A exposição acidental do membro chamou a atenção do presidente da Câmara Anthony Rota depois que o primeiro-ministro Justin Trudeau terminou de responder a uma pergunta na Câmara: “Como vocês sabem, desde o início da pandemia tentamos enfatizar a importância de respeitar o código de vestimenta aqui na Câmara”, disse o parlamentar do Bloco de Quebec, Claude DeBellefeuille.

“Hoje estabelecemos um novo recorde. Vimos um membro durante o Período de Perguntas vestido incorretamente – isto é, sem roupa. Vimos que o membro estava em muito boa forma, mas acho que este membro deve ser lembrado do que é apropriado e controlar sua câmera.”

Rota disse não ter notado, mas ao falar com o suporte técnico, determinou que “viram algo”. Will Amos, do Partido Liberal no governo de Trudeau, mais tarde se identificou como o parlamentar da polícia na câmera: “Cometi um erro muito infeliz hoje e, obviamente, estou envergonhado por isso”, disse o parlamentar canadense.

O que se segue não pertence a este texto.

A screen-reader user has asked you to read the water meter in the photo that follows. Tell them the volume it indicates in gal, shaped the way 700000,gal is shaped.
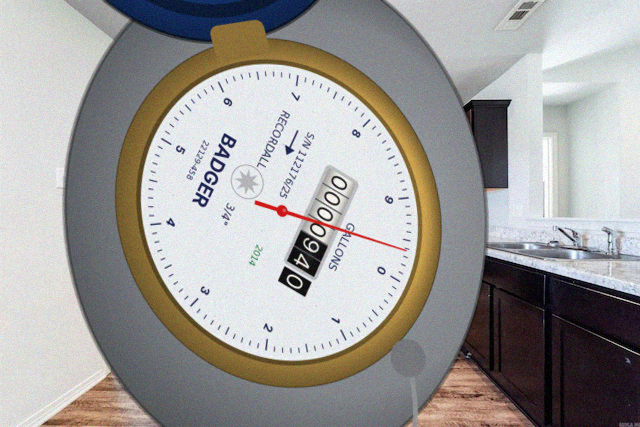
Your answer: 939.6,gal
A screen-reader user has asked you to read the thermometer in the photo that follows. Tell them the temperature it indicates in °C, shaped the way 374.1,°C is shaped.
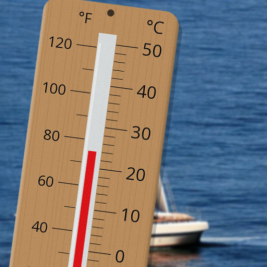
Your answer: 24,°C
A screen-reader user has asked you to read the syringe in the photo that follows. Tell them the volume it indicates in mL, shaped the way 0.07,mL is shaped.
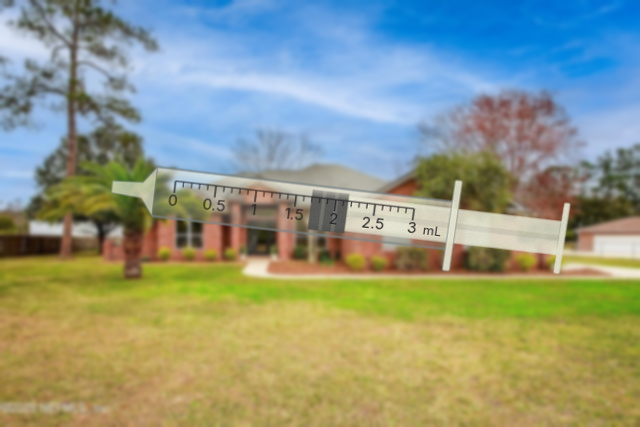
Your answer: 1.7,mL
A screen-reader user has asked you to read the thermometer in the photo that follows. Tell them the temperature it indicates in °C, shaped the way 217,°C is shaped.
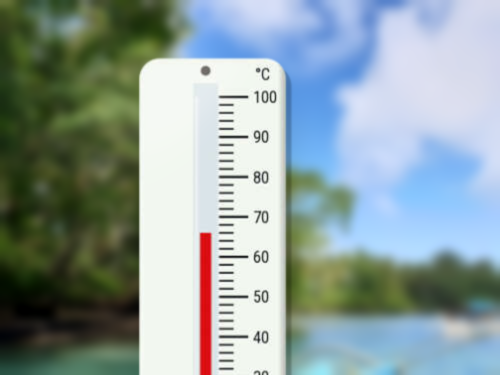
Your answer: 66,°C
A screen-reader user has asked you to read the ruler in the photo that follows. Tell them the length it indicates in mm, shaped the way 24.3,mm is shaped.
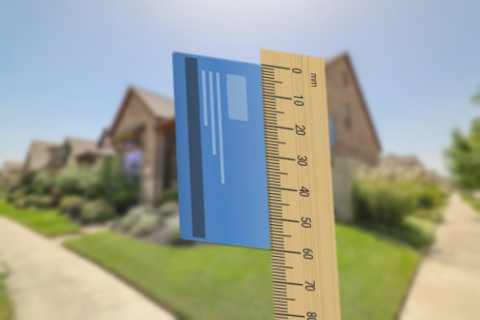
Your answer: 60,mm
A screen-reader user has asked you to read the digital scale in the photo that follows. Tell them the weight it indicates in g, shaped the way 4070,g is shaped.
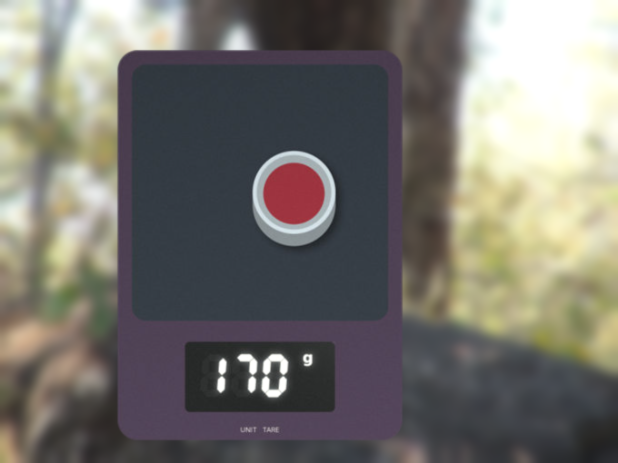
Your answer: 170,g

“Minha câmera foi acidentalmente deixada ligada quando eu coloquei a roupa de trabalho depois de sair para uma corrida. Peço desculpas sinceramente a todos os meus colegas nesta Câmara. Foi um erro honesto e não vai acontecer de novo.”

Parlamentar canadense não foi o único

Como a Austrália, o Canadá modificou suas sessões parlamentares durante a pandemia para permitir que alguns parlamentares participem por meio de um link de vídeo e pelas mesmas razões da gafe, orientou parlamentares a ter cuidado com câmera e vestimentas.

A embaraçosa gafe de Amos só foi visível para outros membros do parlamento em um feed de vídeo interno. A imagem do parlamentar canadense não foi transmitida publicamente porque ele não recebeu a ligação, mas uma captura de tela o mostrou ele em pé em seu escritório, nu, segurando apenas um telefone.

Desde o início da pandemia COVID-19, os perigos das videoconferências pegaram muitos desprevenidos. No ano passado, segundo o ABC Newes, o New Yorker demitiu um escritor depois que ele foi pego se masturbando durante uma videoconferência.